WHAT IS BEING ASKED:
In the data below, find the line that contains "been rising nationally." and the line that contains "2007 2008 2009". Copy both, plus every line between them, exactly.

EXERCISE DATA:
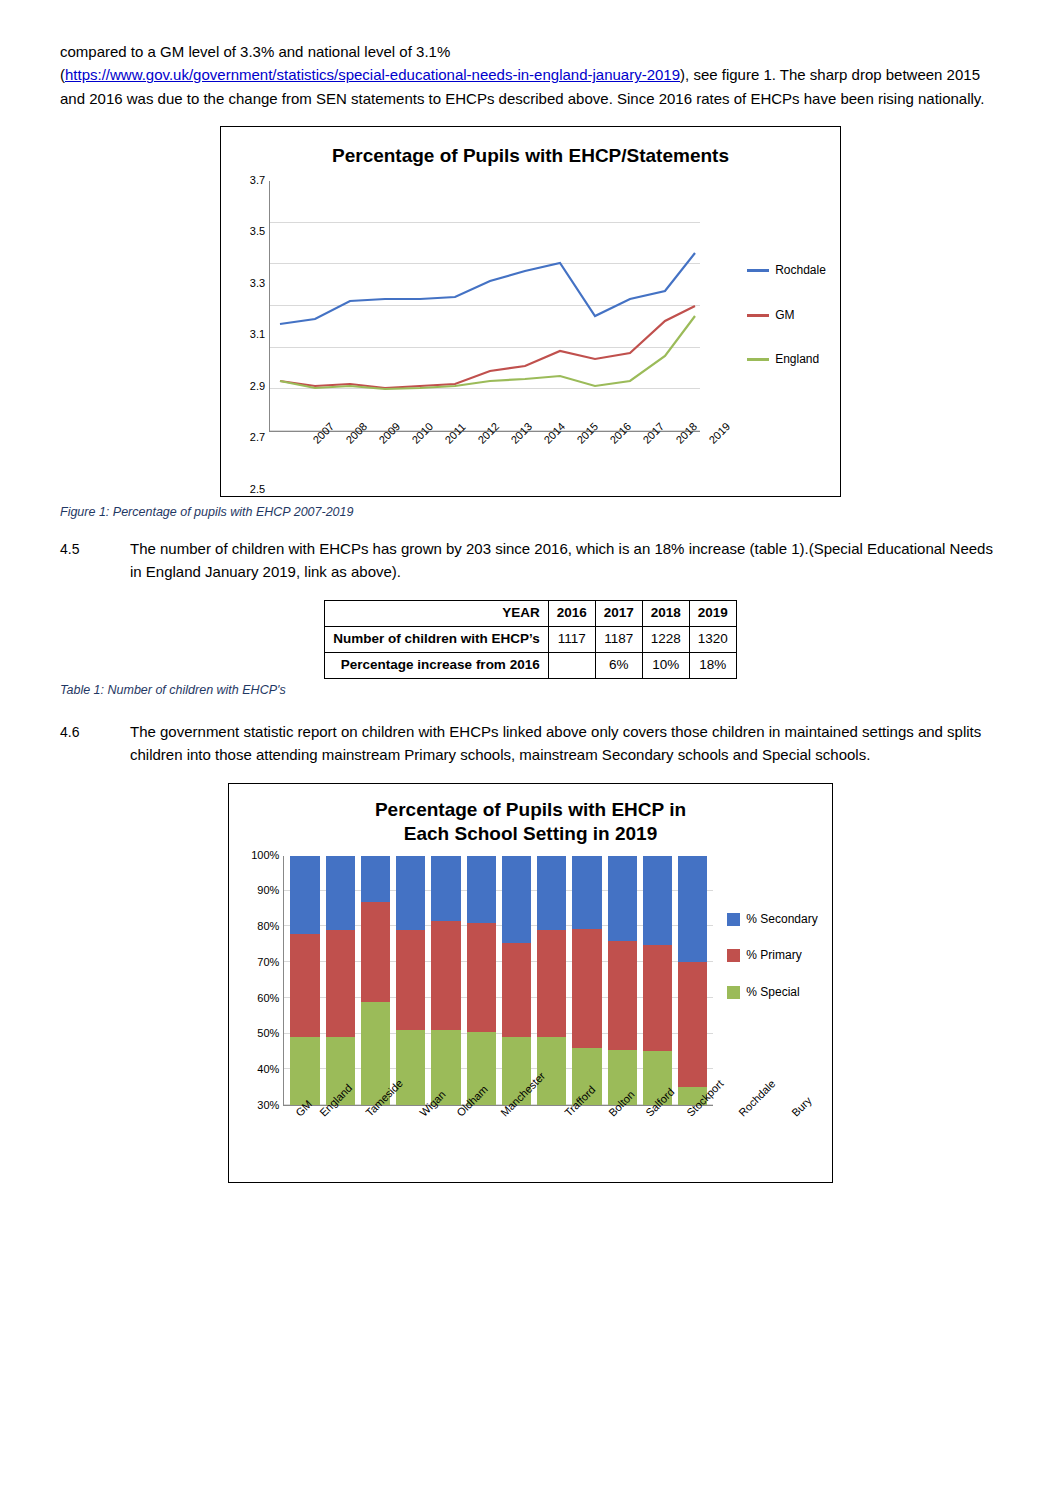compared to a GM level of 3.3% and national level of 3.1%
(https://www.gov.uk/government/statistics/special-educational-needs-in-england-january-2019), see figure 1. The sharp drop between 2015 and 2016 was due to the change from SEN statements to EHCPs described above. Since 2016 rates of EHCPs have been rising nationally.
Percentage of Pupils with EHCP/Statements
3.7 3.5 3.3 3.1 2.9 2.7 2.5
2007 2008 2009 2010 2011 2012 2013 2014 2015 2016 2017 2018 2019
Rochdale
GM
England
Figure 1: Percentage of pupils with EHCP 2007-2019
4.5
The number of children with EHCPs has grown by 203 since 2016, which is an 18% increase (table 1).(Special Educational Needs in England January 2019, link as above).
| YEAR | 2016 | 2017 | 2018 | 2019 |
| --- | --- | --- | --- | --- |
| Number of children with EHCP’s | 1117 | 1187 | 1228 | 1320 |
| Percentage increase from 2016 | | 6% | 10% | 18% |
Table 1: Number of children with EHCP's
4.6
The government statistic report on children with EHCPs linked above only covers those children in maintained settings and splits children into those attending mainstream Primary schools, mainstream Secondary schools and Special schools.
Percentage of Pupils with EHCP in
Each School Setting in 2019
100% 90% 80% 70% 60% 50% 40% 30%
% Secondary
% Primary
% Special
GM England Tameside Wigan Oldham Manchester Trafford Bolton Salford Stockport Rochdale Bury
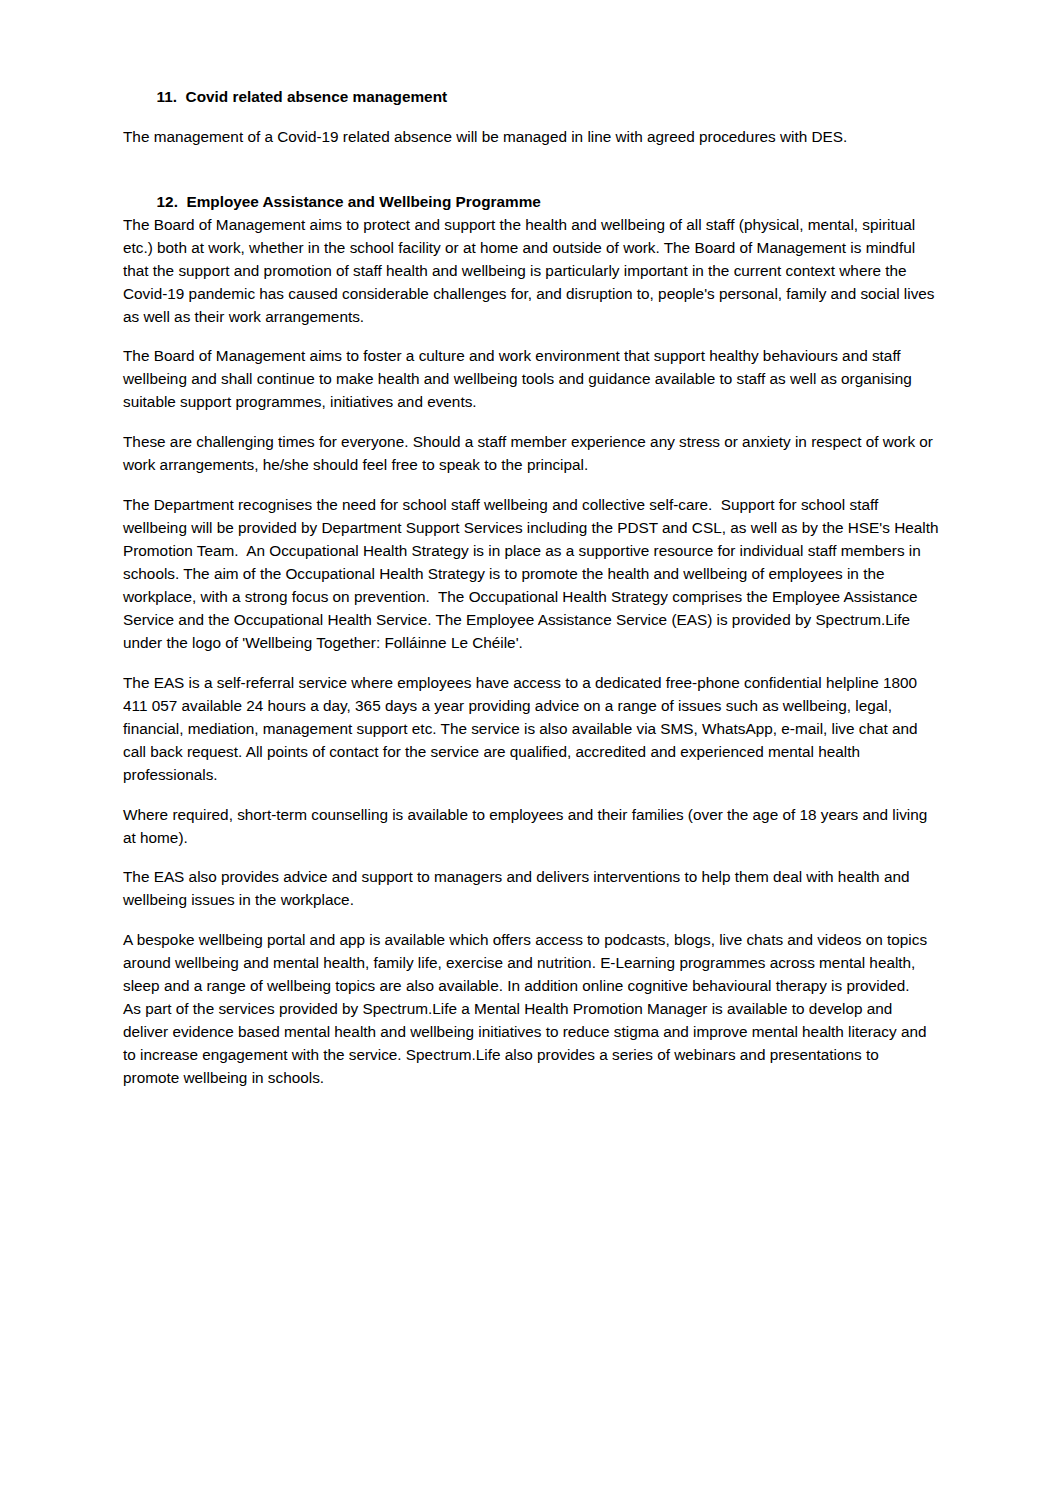11. Covid related absence management
The management of a Covid-19 related absence will be managed in line with agreed procedures with DES.
12. Employee Assistance and Wellbeing Programme
The Board of Management aims to protect and support the health and wellbeing of all staff (physical, mental, spiritual etc.) both at work, whether in the school facility or at home and outside of work. The Board of Management is mindful that the support and promotion of staff health and wellbeing is particularly important in the current context where the Covid-19 pandemic has caused considerable challenges for, and disruption to, people's personal, family and social lives as well as their work arrangements.
The Board of Management aims to foster a culture and work environment that support healthy behaviours and staff wellbeing and shall continue to make health and wellbeing tools and guidance available to staff as well as organising suitable support programmes, initiatives and events.
These are challenging times for everyone. Should a staff member experience any stress or anxiety in respect of work or work arrangements, he/she should feel free to speak to the principal.
The Department recognises the need for school staff wellbeing and collective self-care. Support for school staff wellbeing will be provided by Department Support Services including the PDST and CSL, as well as by the HSE's Health Promotion Team. An Occupational Health Strategy is in place as a supportive resource for individual staff members in schools. The aim of the Occupational Health Strategy is to promote the health and wellbeing of employees in the workplace, with a strong focus on prevention. The Occupational Health Strategy comprises the Employee Assistance Service and the Occupational Health Service. The Employee Assistance Service (EAS) is provided by Spectrum.Life under the logo of 'Wellbeing Together: Folláinne Le Chéile'.
The EAS is a self-referral service where employees have access to a dedicated free-phone confidential helpline 1800 411 057 available 24 hours a day, 365 days a year providing advice on a range of issues such as wellbeing, legal, financial, mediation, management support etc. The service is also available via SMS, WhatsApp, e-mail, live chat and call back request. All points of contact for the service are qualified, accredited and experienced mental health professionals.
Where required, short-term counselling is available to employees and their families (over the age of 18 years and living at home).
The EAS also provides advice and support to managers and delivers interventions to help them deal with health and wellbeing issues in the workplace.
A bespoke wellbeing portal and app is available which offers access to podcasts, blogs, live chats and videos on topics around wellbeing and mental health, family life, exercise and nutrition. E-Learning programmes across mental health, sleep and a range of wellbeing topics are also available. In addition online cognitive behavioural therapy is provided. As part of the services provided by Spectrum.Life a Mental Health Promotion Manager is available to develop and deliver evidence based mental health and wellbeing initiatives to reduce stigma and improve mental health literacy and to increase engagement with the service. Spectrum.Life also provides a series of webinars and presentations to promote wellbeing in schools.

ANSWER SPACE:
(https://www.gov.uk/government/statistics/special-educational-needs-in-england-january-2019), see figure 1. The sharp drop between 2015 and 2016 was due to the change from SEN statements to EHCPs described above. Since 2016 rates of EHCPs have been rising nationally.
Percentage of Pupils with EHCP/Statements
3.7 3.5 3.3 3.1 2.9 2.7 2.5
2007 2008 2009 2010 2011 2012 2013 2014 2015 2016 2017 2018 2019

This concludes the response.